**Text**
Mark Z, Barabak/LA Times:
Trump succeeds where Obama failed – spawning a new wave of liberal activism
Powered by social media and fired by deep antagonism, Bosworth and others have produced a movement seemingly without precedent: artists, doctors, lawyers, scientists, software engineers and others organizing themselves to seek elected office, flood congressional town hall meetings and agitate on a broad range of issues.
Their numbers are unknowable; for many, a good part of the appeal of the do-it-yourself movements is the lack of rigid structure or top-down management.
But seemingly every week brings a new group with new designs: academics giving advice, librarians raising their voices, quilters taking up their sewing needles.
It turns out Trump, a president loathed by Democrats, is a far greater spur to liberal activism than the revered Barack Obama, a former community organizer who hoped to inspire a wave of officeholders and Democratic idealists. Instead, he presided over the hollowing-out of his party.

**Saved data entries**

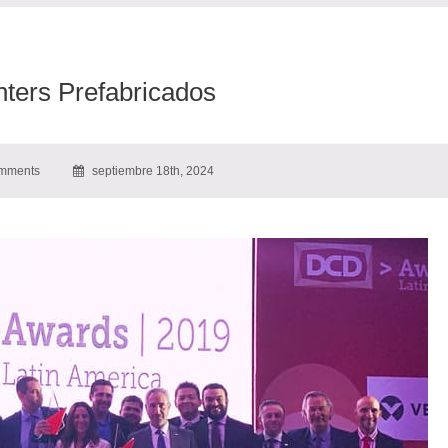
nters Prefabricados
mments
septiembre 18th, 2024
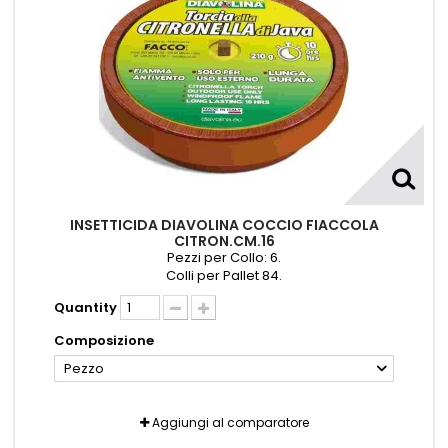
INSETTICIDA DIAVOLINA COCCIO FIACCOLA
CITRON.CM.16
Pezzi per Collo: 6.
Colli per Pallet 84.
Quantity
Composizione
Pezzo
Aggiungi al comparatore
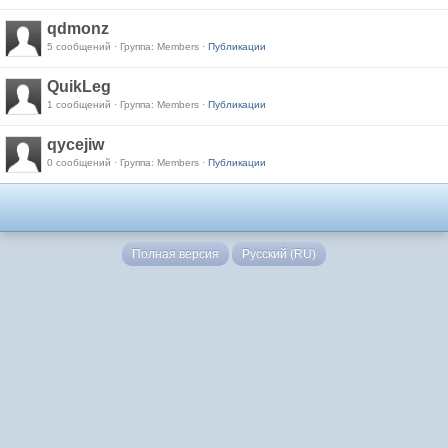
qdmonz
5 сообщений · Группа: Members ·
Публикации
QuikLeg
1 сообщений · Группа: Members ·
Публикации
qycejiw
0 сообщений · Группа: Members ·
Публикации
Полная версия
Русский (RU)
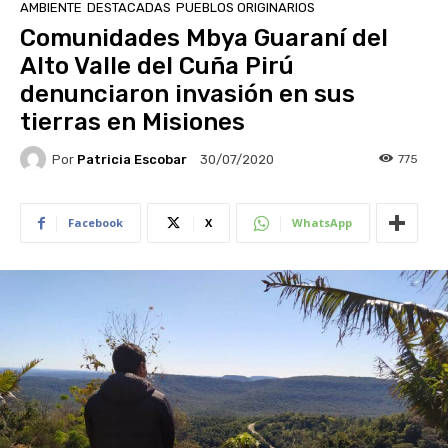
AMBIENTE
DESTACADAS
PUEBLOS ORIGINARIOS
Comunidades Mbya Guaraní del
Alto Valle del Cuña Pirú
denunciaron invasión en sus
tierras en Misiones
Por
Patricia Escobar
775
30/07/2020
Facebook
X
WhatsApp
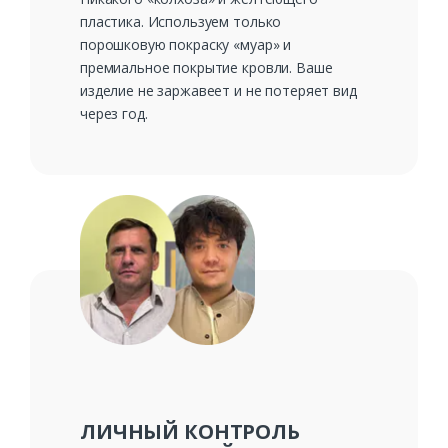
пластика. Используем только
порошковую покраску «муар» и
премиальное покрытие кровли. Ваше
изделие не заржавеет и не потеряет вид
через год.
ЛИЧНЫЙ КОНТРОЛЬ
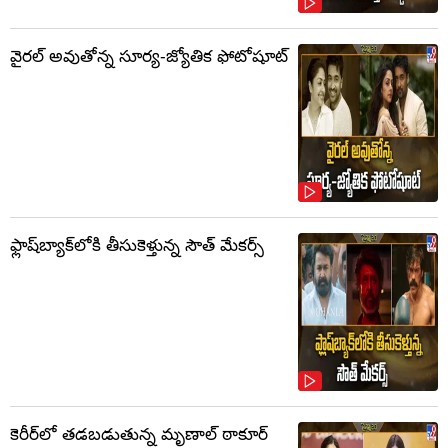
వైరల్ అవుతోన్న సూర్య-జ్యోతిక ఫోటోషూట్
ఫ్లాష్‌బ్యాక్‌లోకి తీసుకెళ్తున్న సౌత్‌ మేకర్స్‌
కెరీర్‌లో తడబడుతున్న మృణాల్ ఠాకూర్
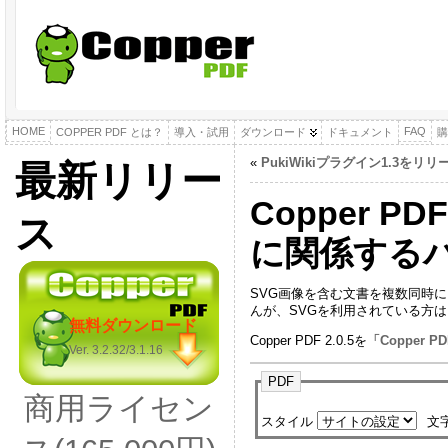
HOME
FAQ
COPPER PDF とは？
導入・試用
ダウンロード
ドキュメント
購
«
PukiWikiプラグイン1.3をリ
最新リリー
Copper P
ス
に関係するバ
SVG画像を含む文書を複数同時
んが、SVGを利用されている方
無料ダウンロード
Copper PDF 2.0.5を
「Copper
Ver. 3.2.32/3.1.16
PDF
商用ライセン
スタイル
文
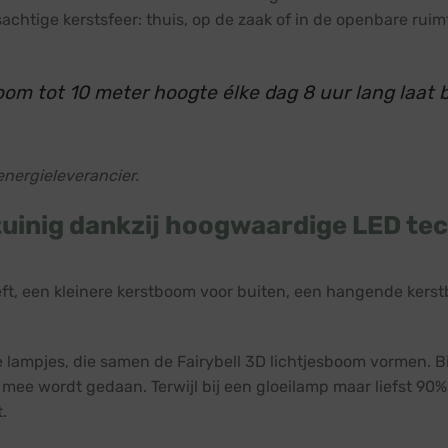
achtige kerstsfeer: thuis, op de zaak of in de openbare ruimte
tboom tot 10 meter hoogte élke dag 8 uur lang laa
energieleverancier.
uinig dankzij hoogwaardige LED te
ft, een kleinere kerstboom voor buiten, een hangende kerst
lampjes, die samen de Fairybell 3D lichtjesboom vormen. B
 mee wordt gedaan. Terwijl bij een gloeilamp maar liefst 90%
.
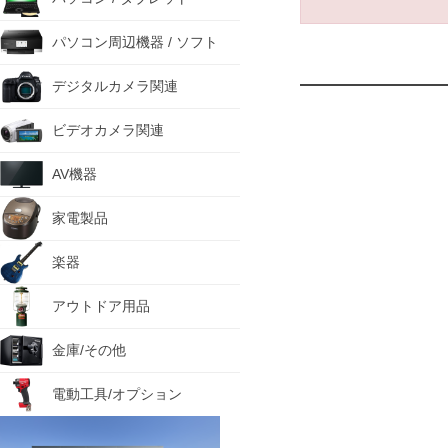
パソコン周辺機器 / ソフト
デジタルカメラ関連
ビデオカメラ関連
AV機器
家電製品
楽器
アウトドア用品
金庫/その他
電動工具/オプション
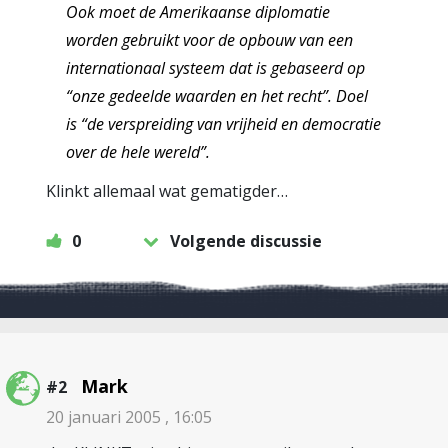
Ook moet de Amerikaanse diplomatie
worden gebruikt voor de opbouw van een
internationaal systeem dat is gebaseerd op
“onze gedeelde waarden en het recht”. Doel
is “de verspreiding van vrijheid en democratie
over de hele wereld”.
Klinkt allemaal wat gematigder…
0
Volgende discussie
Mark
#2
20 januari 2005 , 16:05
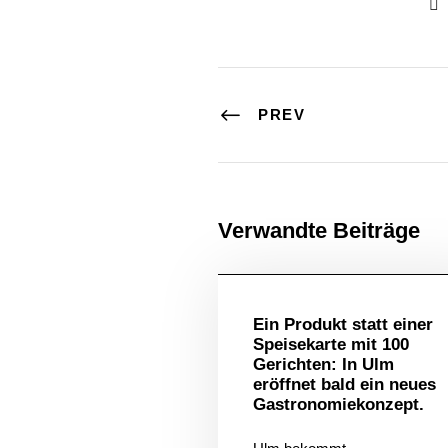
PREV
Verwandte Beiträge
Allgem
Ein Produkt statt einer
Speisekarte mit 100
Gerichten: In Ulm
eröffnet bald ein neues
Gastronomiekonzept.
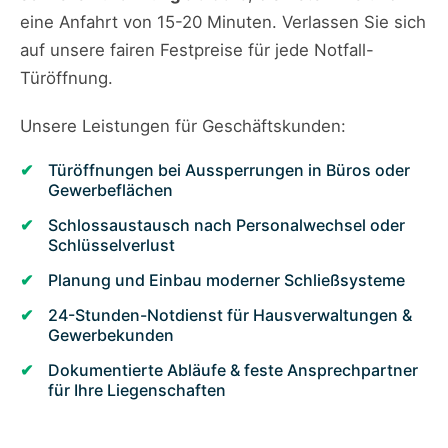
eine Anfahrt von 15-20 Minuten. Verlassen Sie sich
auf unsere fairen Festpreise für jede Notfall-
Türöffnung.
Unsere Leistungen für Geschäftskunden:
Türöffnungen bei Aussperrungen in Büros oder
Gewerbeflächen
Schlossaustausch nach Personalwechsel oder
Schlüsselverlust
Planung und Einbau moderner Schließsysteme
24-Stunden-Notdienst für Hausverwaltungen &
Gewerbekunden
Dokumentierte Abläufe & feste Ansprechpartner
für Ihre Liegenschaften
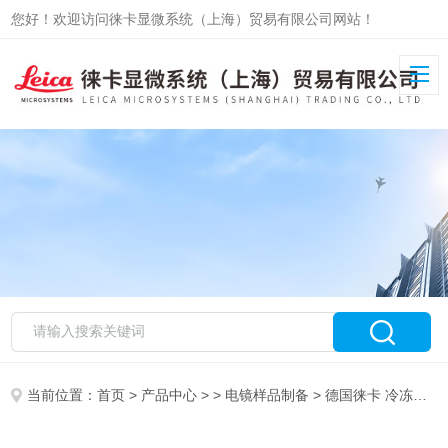
您好！欢迎访问徕卡显微系统（上海）贸易有限公司网站！
当前位置：
首页
>
产品中心
> >
电镜样品制备
> 德国徕卡 冷冻替代仪 EM AFS2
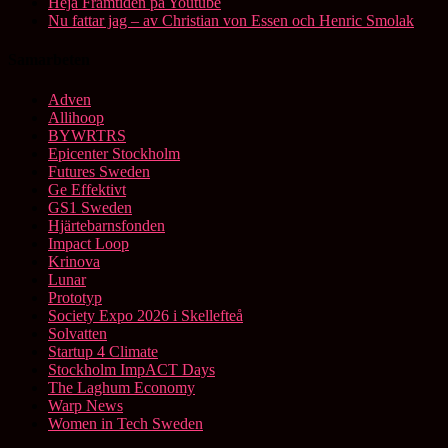
Heja Framtiden på Youtube
Nu fattar jag – av Christian von Essen och Henric Smolak
Samarbeten
Adven
Allihoop
BYWRTRS
Epicenter Stockholm
Futures Sweden
Ge Effektivt
GS1 Sweden
Hjärtebarnsfonden
Impact Loop
Krinova
Lunar
Prototyp
Society Expo 2026 i Skellefteå
Solvatten
Startup 4 Climate
Stockholm ImpACT Days
The Laghum Economy
Warp News
Women in Tech Sweden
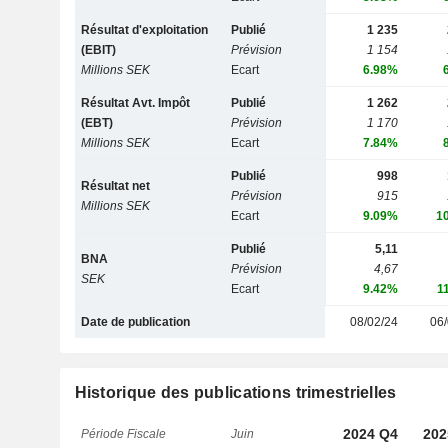
Résultat d'exploitation
Publié
1 235
(EBIT)
Prévision
1 154
Millions SEK
Ecart
6.98%
Résultat Avt. Impôt
Publié
1 262
(EBT)
Prévision
1 170
Millions SEK
Ecart
7.84%
Publié
998
Résultat net
Prévision
915
Millions SEK
Ecart
9.09%
1
Publié
5,11
BNA
Prévision
4,67
SEK
Ecart
9.42%
1
Date de publication
08/02/24
06/
Historique des publications trimestrielles
2024 Q4
202
Période Fiscale
Juin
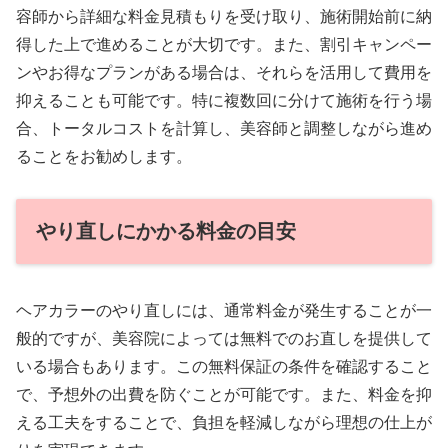
容師から詳細な料金見積もりを受け取り、施術開始前に納
得した上で進めることが大切です。また、割引キャンペー
ンやお得なプランがある場合は、それらを活用して費用を
抑えることも可能です。特に複数回に分けて施術を行う場
合、トータルコストを計算し、美容師と調整しながら進め
ることをお勧めします。
やり直しにかかる料金の目安
ヘアカラーのやり直しには、通常料金が発生することが一
般的ですが、美容院によっては無料でのお直しを提供して
いる場合もあります。この無料保証の条件を確認すること
で、予想外の出費を防ぐことが可能です。また、料金を抑
える工夫をすることで、負担を軽減しながら理想の仕上が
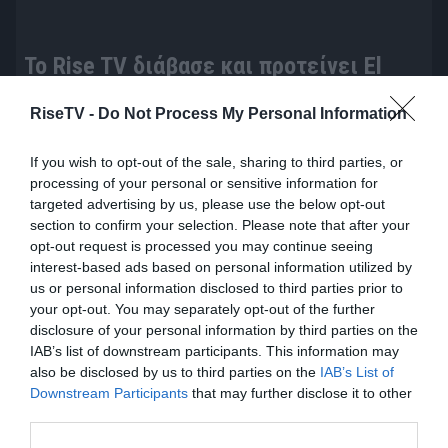
To Rise TV διάβασε και προτείνει El
Funcionario του Γεώργιου Θ.
RiseTV -
Do Not Process My Personal Information
Συριόπουλου από τις εκδόσεις Gema
πριν 2 ημέρες
If you wish to opt-out of the sale, sharing to third parties, or
processing of your personal or sensitive information for
targeted advertising by us, please use the below opt-out
section to confirm your selection. Please note that after your
opt-out request is processed you may continue seeing
interest-based ads based on personal information utilized by
us or personal information disclosed to third parties prior to
your opt-out. You may separately opt-out of the further
disclosure of your personal information by third parties on the
IAB’s list of downstream participants. This information may
also be disclosed by us to third parties on the
IAB’s List of
Downstream Participants
that may further disclose it to other
third parties.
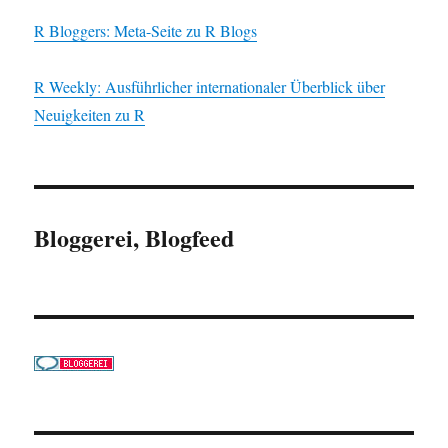
R Bloggers: Meta-Seite zu R Blogs
R Weekly: Ausführlicher internationaler Überblick über
Neuigkeiten zu R
Bloggerei, Blogfeed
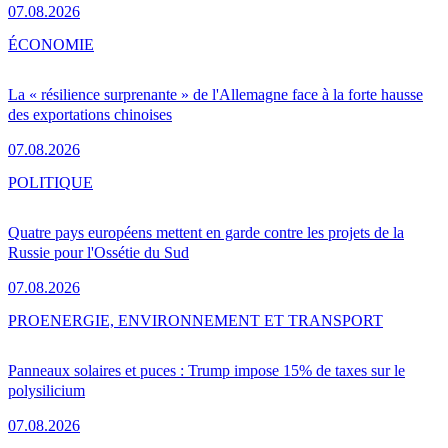
07.08.2026
ÉCONOMIE
La « résilience surprenante » de l'Allemagne face à la forte hausse
des exportations chinoises
07.08.2026
POLITIQUE
Quatre pays européens mettent en garde contre les projets de la
Russie pour l'Ossétie du Sud
07.08.2026
PRO
ENERGIE, ENVIRONNEMENT ET TRANSPORT
Panneaux solaires et puces : Trump impose 15% de taxes sur le
polysilicium
07.08.2026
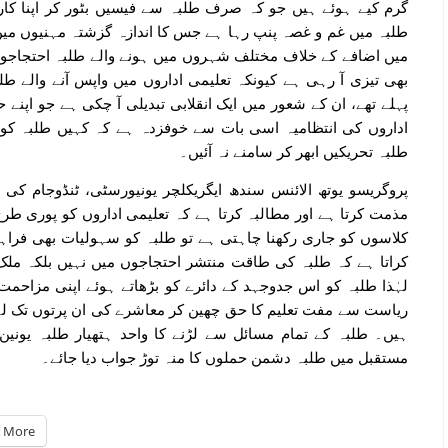
گرم کیے ہوئے ہیں جو کہ صرف طلبہ سے فیسیں بٹور کر اپنا کا
طلبہ میں غم و غصہ پنپ رہا ہے جس کا اندازہ گزشتہ مہنیوں میں
میں اضافے کے خلاف مختلف شہروں میں ہونے والے طلبہ احتجاجوں
بھی تیزی آ رہی ہے کیونکہ تعلیمی اداروں میں واپس آنے والے طلب
پہلے تھے، ان کے شعور میں ایک انقلابی تبدیلی آ چکی ہے جو اپنے 
اداروں کی انتظامیہ اسی بات سے خوفزدہ ہے کہ کہیں طلبہ کو دو
طلبہ تحریکیں ابھر کر سامنے نہ آئیں۔
پروگریسو یوتھ الائنس سندھ ایگریکلچر یونیورسٹی، ٹنڈوجام ک
مذمت کرتا ہے اور مطالبہ کرتا ہے کہ تعلیمی اداروں کو پوری طرح ک
کلاسوں کو جاری رکھنا چاہتی ہے تو طلبہ کو سہولیات بھی فراہم 
کراتا ہے کہ طلبہ کی طاقت منتشر احتجاجوں میں نہیں بلکہ ملک
لہٰذا طلبہ کو اس جدوجہد کے دائرے کو بڑھاتے ہوئے اپنی مزاحم
ریاست سے مفت تعلیم کا حق چھین کر معاشرے کی ان پرتوں تک لے 
ہیں۔ طلبہ کے تمام مسائل سے لڑنے کا واحد ہتھیار طلبہ یون
مستقبل میں طلبہ دشمن حملوں کا منہ توڑ جواب دیا جائے۔
More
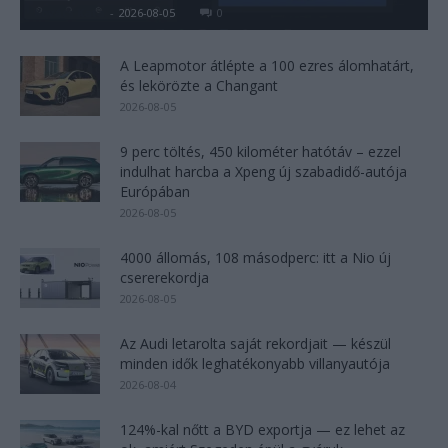
Kovács Kata
-
2026-08-05
0
A Leapmotor átlépte a 100 ezres álomhatárt,
és lekörözte a Changant
2026-08-05
9 perc töltés, 450 kilométer hatótáv – ezzel
indulhat harcba a Xpeng új szabadidő-autója
Európában
2026-08-05
4000 állomás, 108 másodperc: itt a Nio új
csererekordja
2026-08-05
Az Audi letarolta saját rekordjait — készül
minden idők leghatékonyabb villanyautója
2026-08-04
124%-kal nőtt a BYD exportja — ez lehet az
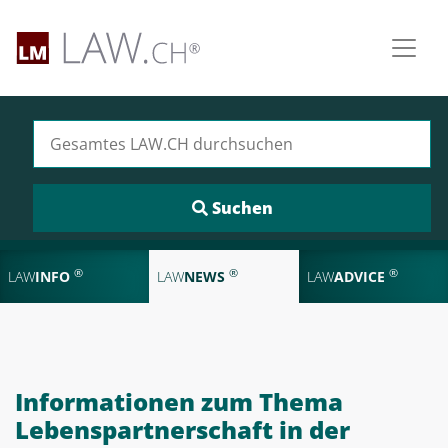
Suchen nach:
®
®
®
LAW
INFO
LAW
NEWS
LAW
ADVICE
Informationen zum Thema
Lebenspartnerschaft in der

**Exercise set**
1: Indicate whether each statement below agrees with the excerpt on liberal activism, answering yes or no and quoting the deciding words from the excerpt: (a) The number of people taking part in these movements is known. (b) Barack Obama once worked as a community organizer. (c) Librarians are among the groups mentioned as speaking out.
2: Pick up the excerpt on liberal activism after its final sentence and carry it forward.

**Answers below**
1:
(a) No: "Their numbers are unknowable"
(b) Yes: "a former community organizer"
(c) Yes: "librarians raising their voices"

2:
Rachel Gershon/Governing:
A ‘Sleeper’ Lurking in the GOP’s Health-Care Overhaul
One little-discussed aspect of the legislation would significantly change the way state Medicaid programs are funded and could erode coverage nationwide.
I've worked on health care access issues since 2004 -- before passage of the ACA as a health care navigator and afterward as an attorney specializing in health policy. While it's too early to know what shape the final version of the Republican-crafted health care legislation might take, it's clear from what we know about the proposals on the table that both the Senate and House versions would reintroduce issues that individuals faced before the ACA and would make historic changes to Medicaid, resulting in added pressure on states to cut benefits and eligibility.
One "sleeper" section of both bills, Medicaid per capita caps, has received less media coverage than provisions affecting the expansion of Medicaid under the ACA, but it also has the potential to erode coverage nationwide.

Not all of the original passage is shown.